I don’t have any reason to think Wolfram was subject to that confusion. But I think many people are. I suspect that the general public, including many journalists reporting on machine learning, aren’t even aware of the distinction between training the model and using it to make inferences. One simply reads that ChatGPT, or any other comparable LLM, generates text by predicting the next word.

This mis-communication is a MAJOR blunder. 

* * * * *

There's an interesting conversation about this taking place over at LessWrong, where I've cross-posted it.

2.21.23: The conversation at LessWrong has been very helpful. Here's a reply I just left there:

Quick reply, after doing a bit of reading and recalling a thing or two: In a 'classical' machine we have a clean separation of process and memory. Memory is kept on the paper tape of our Turing Machine and processing is located in, well, the processor. In a connectionist machine process and memory are all smushed together. GPTs are connectionist virtual machines running on a classical machine. The "plan" I'm looking for is stored in the parameter weights, but it's smeared over a bunch of them. So this classical machine has to visit every one of them before it can output a token.

So, yes, purely next token prediction. But the prediction cycle, in effect, involves 'reassembling' the plan each time through.

To my mind, in order to say we "understand" how this puppy is telling a story, we need to say more than it's a next-token-prediction machine. We need to say something about how that "plan" is smeared over those weights. We need to come up with concepts we can use in formulating such explanations. Maybe the right concepts are just laying scattered about in dusty old file cabinets someplace. But, I'm thinking this is likely, we have to invent some new ones as well.

Wolfram was trained as a physicist. The language of complex dynamics is natural to him, whereas it's a poorly learned third or fourth language for me, So he talks of basins of attractors and attractor landscapes. As far as I can tell, in his language, those 175B parameters can be said to have an attractor landscape. When ChatGPT tells a story it enters the Story Valley in that landscape and walks a path through that valley. When its done with the story, it exits that valley. There are all kinds of valleys (and valleys within valleys (and valleys within them)) in the attractor landscape, for all kinds of tasks.

FWIW, the human brain has roughly 86B neurons. Each of those is connected with roughly 10K other neurons. Those connections are mediated by upward of a 100 different chemicals. And those neurons are surrounded by glial cells. In the old days researchers thought those glial cells were like packing peanuts for the neural net. We now know better and are beginning to figure out what they're doing. Memory is definitely part of their story. So we've got to add them into the mix. How many glial cells per neuron? There might be a number in the literature, but I haven't checked. Anyhow, the number of parameters we need to characterize a human brain is vast.
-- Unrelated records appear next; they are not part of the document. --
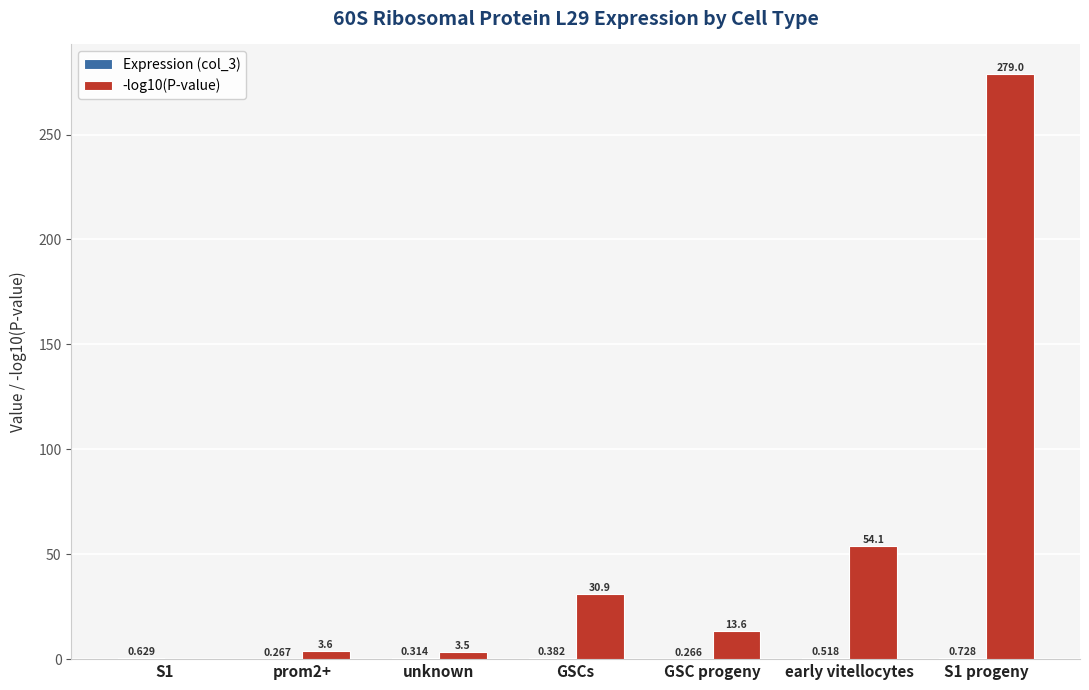

How many series are shown in this chart?

2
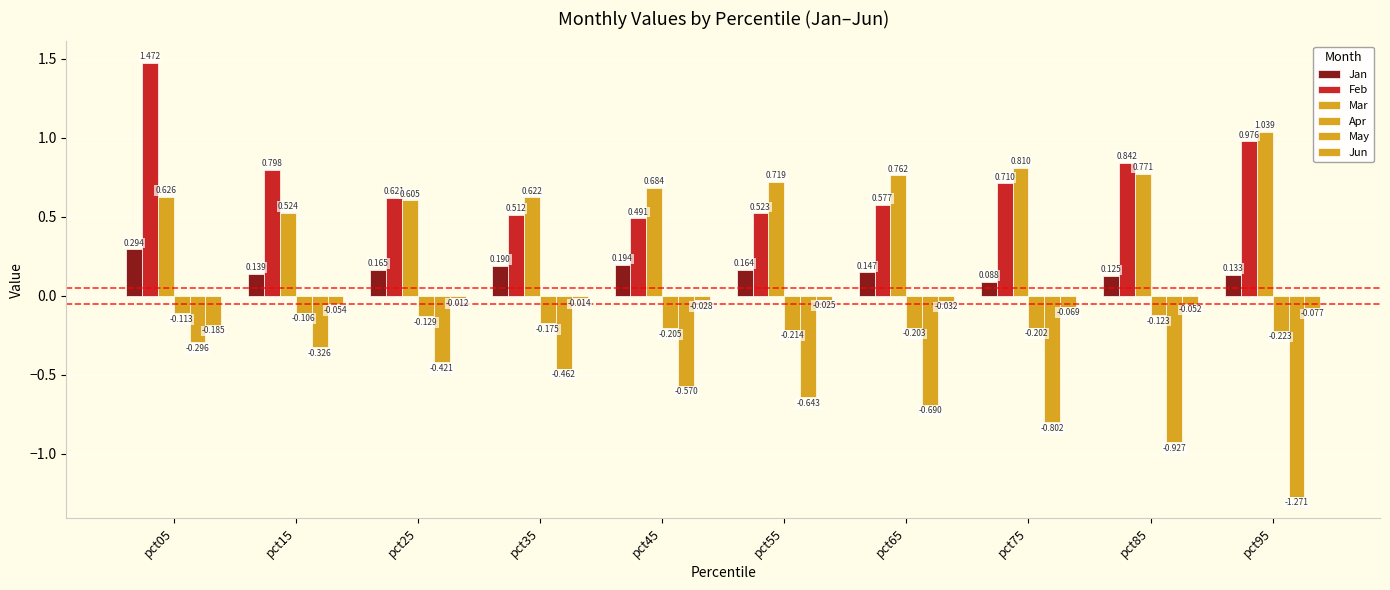

How many groups of bars are there?

10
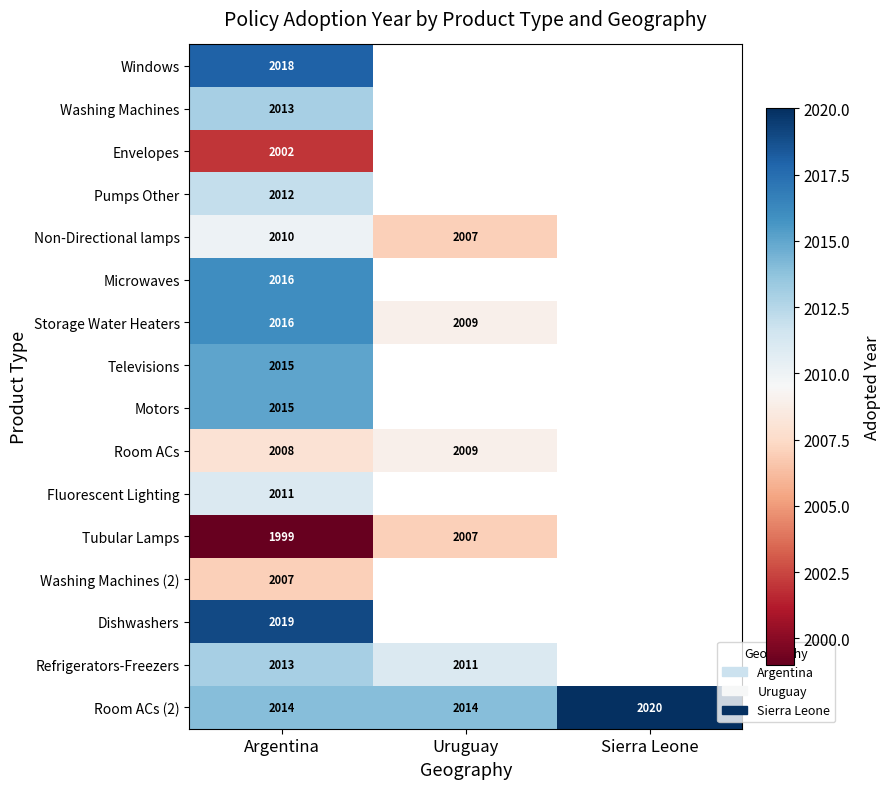

Is it true that Tubular Lamps equals 2007 at Uruguay?

True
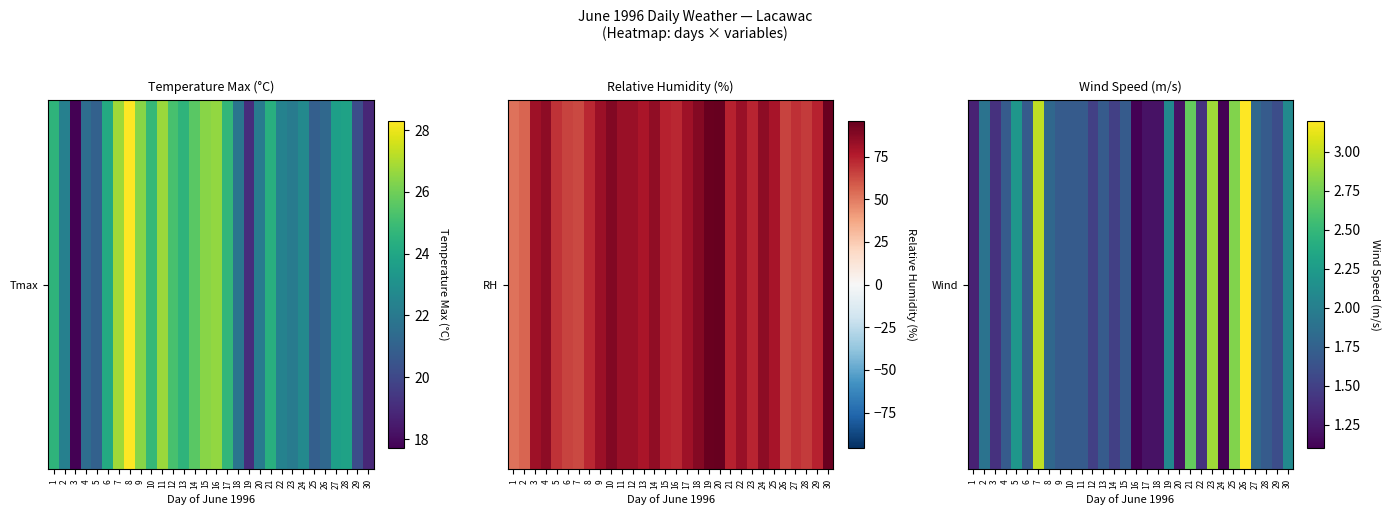

Which has a higher value, 15 or 7?

7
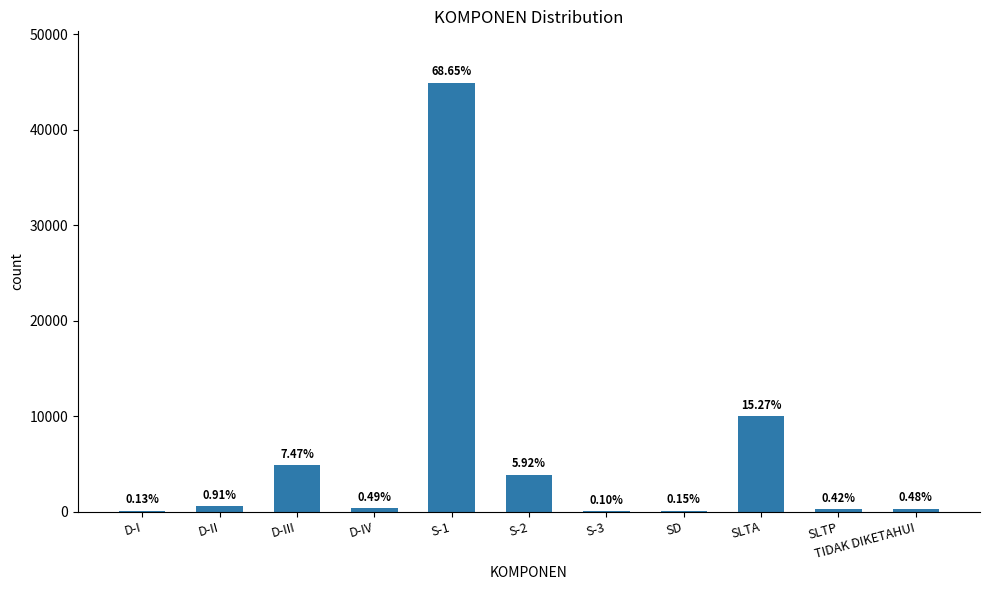

What is the average value?

5947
  1. Occam's Razor. Just because you think next token prediction couldn't possibly do what it does... doesn't mean that's not what's happening. Many people are surprised that such human like responses can be distilled into an autoregressive model like ChatGPT.

    1. As far as I can tell, everyone has been surprised by it, and no one can explain how it works. It is simply an empirical finding. Some people accept it at face value and some are curious about why it works. You seem to be one of the former. I am one of the latter.